If you don’t hold up your end of the deal, you could find yourself without cover when you need it most, writes Neesa Moodley-Isaacs
When it comes to motor insurance, you and your insurer each have certain obligations that you have to meet in order to render the insurance contract valid. As a policyholder, if you don’t hold up your end of the contract, you could find yourself without cover at a time when you need it most.
Nearly 50% of complaints received last year by short-term insurance ombudsman Dennis Jooste related to motor insurance, according to the ombud’s recently released yearly report.
There were several case studies included in the report, which hold valuable lessons for policyholders and also highlight the importance of having an ombudsman who can fight on behalf of the customer.
1 Insurer is not going to pay a claim if you broke the law
The complainant was in an accident and told RMB Structured Insurance that he was in the process of overtaking when the accident occurred. He noticed an oncoming vehicle and attempted to swerve to the side of the road, but lost control.
The insurer found that the complainant had been driving above the speed limit at the time of the accident and also attempted to overtake another vehicle on a barrier line.
The claim was declined because the policy clearly stated: “The insurer shall not be obliged in any way to settle or contribute towards any claim . . . where it is established that the designated driver was exceeding the speed limit or violating any applicable road or traffic laws at the time of or immediately prior to an event resulting in a claim.”
2 If you are covered for fire, the insurer has to settle the claim
Two separate complaints against Lion of Africa Insurance dealt with similar issues and in both cases the ombudsman found in favour of the client.
In the first case, the complainant’s car engine suddenly caught alight and the car was declared a write-off. However, the insurer rejected the claim on the grounds that the damage fell under a specific exclusion dealing with “wear and tear, mechanical or electrical breakdown or failures” as well as “consequential loss”.
The second-hand car, however, had been bought less than two months before the loss and had been declared roadworthy by the Automobile Association (AA) as well as by an approved dealer. Lion of Africa claimed that the fire was a result of a fuel-hose failure. But the ombudsman held that it was not “consequential loss”, which is an indirect financial loss and does not extend to direct loss suffered as a result of an insured peril.
The ombudsman pointed out that the insurer’s report also stated that the “probable” cause of fire was fuel-hose failure, and there was therefore a possibility that fuel-hose failure was not the cause or even the sole cause of the fire.
In the second case, the complainant’s car had an overheating problem and was taken to a service centre. About six days after it was collected, the engine suddenly caught on fire and the car was declared a write-off.
The insurer found that the damage was caused by a spark plug that had not been inserted correctly.

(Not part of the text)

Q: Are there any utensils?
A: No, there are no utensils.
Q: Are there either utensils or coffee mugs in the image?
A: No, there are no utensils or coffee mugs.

This caused a fuel pocket, which built up and caused an ignition, which in turn led to the engine catching on fire.
The insurer argued that the fire was a direct result of the incorrectly fitted spark plug and that the service centre responsible for the repairs was liable for the loss. The ombudsman held that whether or not the spark plug was inserted incorrectly by the service centre, the damage did not fall under “consequential loss”.
The ombudsman ruled that the cause of damage was fire and not the mechanical issues. As fire was an insured peril under the policy, he ordered Lion of Africa to settle the claim.
3 Insurer is obliged to provide fulldisclosure when selling a policy
In this case, RMB Structured Insurance turned down a claim on the basis that the complainant had a clear understanding of what was and was not covered on their policy.
The ombud requested a recording of the sales conversation and found that the manner in which the call had been conducted was misleading. The name of the product created the impression that it provided comprehensive cover when this was not the case. The manner in which disclosures were made suggested that the insured wasn’t likely to have heard or understood the contents of the disclosure.
“Certain key words of a misleading nature had been uttered, which would have led the insured to assume that he would enjoy comprehensive cover,” the report states.
The insurer was ordered to settle the claim as if comprehensive cover had been provided.